Batya Levi: Great. Thank you.

Operator: And your final question today comes from the line of Jon Atkin from RBC. Please go ahead.

Jon Atkin: Thanks. Question about MLAs, maybe a two-parter. To what extent do you use them internationally? I know a lot of it is paid by the drink. But maybe just update us on holistic MLAs and to what extent they’re used internationally. And then as we look into maybe year-end 2025, anything changing around the holistic portions of your domestic MLAs that roll off, or even take effect. Thanks.

Steve Vondran: Sure. So, when it comes to our international markets, we have a variety of contract structures, and sometimes they depend on whether it’s with an acquisition that we did or build-to-suits or a bigger part of the business there. So, I would say, there’s a lot more variation in terms of how we construct our contracts internationally. We do have a couple of holistic-type deals internationally. Again, a little bit different flavor than we would have in the US, but we do try to utilize those contract structures. I think that’s something that may be an opportunity for us over time, but it takes time to get the customers to understand those. They’re not typically used in a lot of those markets. And so, kind of educating them on the benefits of those type structures and seeing the experience that our US customers have had in terms of being able to continue to utilize those agreements and see value from them, is something that may take some time.
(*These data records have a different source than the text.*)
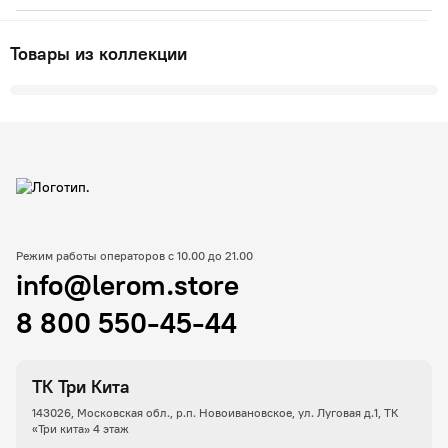
Товары из коллекции
Режим работы операторов с 10.00 до 21.00
info@lerom.store
8 800 550-45-44
ТК Три Кита
143026, Московская обл., р.п. Новоивановское, ул. Луговая д.1, ТК
«Три кита» 4 этаж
In terms of the US agreements at the end of the year this year, there’s nothing that we would point to specifically on that, that we’re talking about publicly at this point. So, I would expect a ton of change there

Jon Atkin: And any change into 2025, given that these are often five years in duration.
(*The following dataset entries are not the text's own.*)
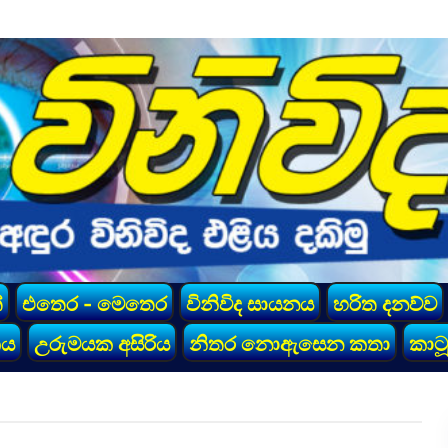
්
එතෙර - මෙතෙර
විනිවිද සායනය
හරිත දනව්ව
කය
උරුමයක අසිරිය
නිතර නොඇසෙන කතා
කාටූ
Steve Vondran: Well, look, it’s a little early for us to be giving any type of guidance for 2025. But look, we think that our fundamental growth algorithm kind of holds true. And so, when we look at 2025, we continue to see strong fundamentals in our business, and that includes a continuation of solid US and Canada organic tenant billings growth, even while we’re still absorbing some headwinds associated with that final tranche of Sprint churn that happens in Q4 of this year. We see leasing volumes in Africa and Europe remaining positive, with churn remaining low in Europe, and an expectation for further moderation in China and Africa, continued strong growth from CoreSite, especially as we’re commencing those kind of record levels of new business that we’ve signed since the transaction was consummated.
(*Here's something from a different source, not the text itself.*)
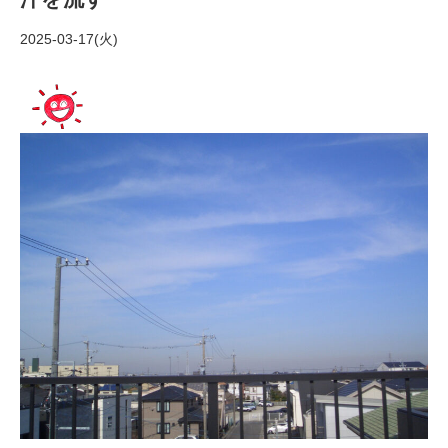
2025-03-17(火)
And we’ll complement that top line growth with, again, continuing to focus on margin expansion and cost discipline, and continue to be very disciplined in our capital allocation. Now, that growth is going to be a little bit offset by the headwinds we have in Latin America because we do see an elevated consolidation churn environment there for the next few years, and that’s going to keep Latin America kind of in that low single-digit growth. And then again, when you think about 2025 and beyond, there’s a lot of variables that we’re keeping our eyes on, like FX rates, interest rates. Services is inherently harder to predict. So, we won’t be trying to guide anything on that until early next year. And then the timing of the India closing will also have an impact on what that AFFO per share growth rate is, although we think we’ve been very clear about what that means to us.

I think most of our investors understand the variability on that with the timing. But all those kind of variables, we think point to our long-term growth algorithm remaining strong in 2025 and beyond.